● Your assignment:
Compute how many lines in the entries below contain "CIRCLE", and output nothing but the number.

● Records provided:
*** Begin section ***
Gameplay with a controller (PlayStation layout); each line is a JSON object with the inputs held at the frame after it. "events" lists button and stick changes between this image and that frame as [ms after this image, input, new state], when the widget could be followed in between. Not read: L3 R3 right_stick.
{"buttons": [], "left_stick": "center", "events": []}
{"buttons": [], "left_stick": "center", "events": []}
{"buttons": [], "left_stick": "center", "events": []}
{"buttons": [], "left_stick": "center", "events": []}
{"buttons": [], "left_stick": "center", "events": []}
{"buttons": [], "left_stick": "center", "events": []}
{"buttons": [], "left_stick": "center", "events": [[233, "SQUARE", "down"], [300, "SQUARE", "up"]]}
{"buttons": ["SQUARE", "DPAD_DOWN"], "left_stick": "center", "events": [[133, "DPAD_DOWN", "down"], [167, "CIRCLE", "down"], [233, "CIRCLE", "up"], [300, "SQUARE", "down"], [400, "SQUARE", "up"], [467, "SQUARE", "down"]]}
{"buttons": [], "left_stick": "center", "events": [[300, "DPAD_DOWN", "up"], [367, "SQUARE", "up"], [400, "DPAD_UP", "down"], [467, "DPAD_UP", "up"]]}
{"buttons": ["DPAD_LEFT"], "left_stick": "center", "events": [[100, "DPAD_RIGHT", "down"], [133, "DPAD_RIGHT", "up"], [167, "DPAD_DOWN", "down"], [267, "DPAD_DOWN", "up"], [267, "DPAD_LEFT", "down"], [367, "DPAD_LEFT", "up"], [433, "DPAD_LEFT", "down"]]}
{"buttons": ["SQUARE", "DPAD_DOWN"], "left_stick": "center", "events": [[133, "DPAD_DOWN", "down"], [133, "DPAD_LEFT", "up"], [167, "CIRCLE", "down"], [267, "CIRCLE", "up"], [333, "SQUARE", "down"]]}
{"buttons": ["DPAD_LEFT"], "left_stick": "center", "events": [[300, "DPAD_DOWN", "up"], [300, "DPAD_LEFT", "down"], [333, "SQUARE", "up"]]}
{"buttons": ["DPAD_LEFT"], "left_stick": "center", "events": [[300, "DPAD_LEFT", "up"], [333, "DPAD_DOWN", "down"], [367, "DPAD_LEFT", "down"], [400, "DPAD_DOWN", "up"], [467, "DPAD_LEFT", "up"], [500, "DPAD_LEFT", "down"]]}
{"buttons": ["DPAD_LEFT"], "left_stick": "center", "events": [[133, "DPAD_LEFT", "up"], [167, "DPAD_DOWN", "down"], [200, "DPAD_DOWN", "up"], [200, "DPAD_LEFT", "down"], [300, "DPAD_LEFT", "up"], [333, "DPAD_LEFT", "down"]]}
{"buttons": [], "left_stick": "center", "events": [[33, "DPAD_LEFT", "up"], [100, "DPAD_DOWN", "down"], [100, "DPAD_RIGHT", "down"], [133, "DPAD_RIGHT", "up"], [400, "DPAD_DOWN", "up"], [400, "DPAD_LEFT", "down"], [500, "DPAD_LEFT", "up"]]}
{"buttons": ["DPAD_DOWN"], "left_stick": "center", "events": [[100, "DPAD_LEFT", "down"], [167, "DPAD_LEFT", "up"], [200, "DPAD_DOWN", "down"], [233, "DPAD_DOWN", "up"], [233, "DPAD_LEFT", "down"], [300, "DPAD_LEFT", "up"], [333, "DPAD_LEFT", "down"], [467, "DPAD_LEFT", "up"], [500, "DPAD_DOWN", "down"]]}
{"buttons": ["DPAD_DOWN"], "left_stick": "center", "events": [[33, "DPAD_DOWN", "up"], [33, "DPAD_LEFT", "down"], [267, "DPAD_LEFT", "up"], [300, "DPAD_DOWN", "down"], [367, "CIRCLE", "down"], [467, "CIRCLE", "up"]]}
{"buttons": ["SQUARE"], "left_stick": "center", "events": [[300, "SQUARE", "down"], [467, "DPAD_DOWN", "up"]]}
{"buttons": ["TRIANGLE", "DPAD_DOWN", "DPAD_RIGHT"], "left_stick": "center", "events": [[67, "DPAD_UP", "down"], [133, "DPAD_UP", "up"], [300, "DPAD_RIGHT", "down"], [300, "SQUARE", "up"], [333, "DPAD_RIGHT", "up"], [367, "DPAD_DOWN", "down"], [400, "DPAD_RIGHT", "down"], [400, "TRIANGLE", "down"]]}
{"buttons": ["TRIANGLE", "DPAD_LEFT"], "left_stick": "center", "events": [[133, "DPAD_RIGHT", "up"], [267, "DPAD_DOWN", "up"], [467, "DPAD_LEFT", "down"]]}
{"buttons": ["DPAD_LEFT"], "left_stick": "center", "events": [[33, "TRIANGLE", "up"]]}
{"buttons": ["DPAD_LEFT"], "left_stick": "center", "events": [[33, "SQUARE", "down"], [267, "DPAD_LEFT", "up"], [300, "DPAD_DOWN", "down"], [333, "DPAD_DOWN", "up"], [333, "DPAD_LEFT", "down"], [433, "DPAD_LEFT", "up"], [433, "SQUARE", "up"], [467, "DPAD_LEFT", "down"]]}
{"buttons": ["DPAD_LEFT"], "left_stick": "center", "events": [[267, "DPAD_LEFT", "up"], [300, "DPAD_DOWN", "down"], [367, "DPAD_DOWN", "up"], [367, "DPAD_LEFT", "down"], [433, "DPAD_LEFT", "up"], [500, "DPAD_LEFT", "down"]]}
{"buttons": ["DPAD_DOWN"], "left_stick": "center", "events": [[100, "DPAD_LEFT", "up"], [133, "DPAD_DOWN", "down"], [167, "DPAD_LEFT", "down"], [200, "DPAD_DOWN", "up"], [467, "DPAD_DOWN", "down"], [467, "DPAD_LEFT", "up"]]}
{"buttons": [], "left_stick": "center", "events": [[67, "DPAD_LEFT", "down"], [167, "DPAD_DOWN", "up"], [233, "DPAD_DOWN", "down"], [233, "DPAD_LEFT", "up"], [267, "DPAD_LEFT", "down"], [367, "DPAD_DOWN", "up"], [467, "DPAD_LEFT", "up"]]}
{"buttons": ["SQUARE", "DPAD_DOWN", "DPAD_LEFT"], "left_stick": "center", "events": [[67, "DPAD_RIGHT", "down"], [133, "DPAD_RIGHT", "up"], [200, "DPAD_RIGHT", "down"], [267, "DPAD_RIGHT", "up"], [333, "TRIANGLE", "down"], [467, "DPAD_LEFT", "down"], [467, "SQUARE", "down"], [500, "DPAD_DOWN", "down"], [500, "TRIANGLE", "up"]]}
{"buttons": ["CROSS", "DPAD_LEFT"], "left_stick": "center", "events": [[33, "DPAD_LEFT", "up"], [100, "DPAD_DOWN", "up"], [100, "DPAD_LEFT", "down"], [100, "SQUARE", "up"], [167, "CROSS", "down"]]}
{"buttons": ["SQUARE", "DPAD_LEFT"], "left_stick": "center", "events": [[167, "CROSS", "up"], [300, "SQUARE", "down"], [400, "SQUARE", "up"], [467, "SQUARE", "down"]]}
*** End section ***
● Response:
3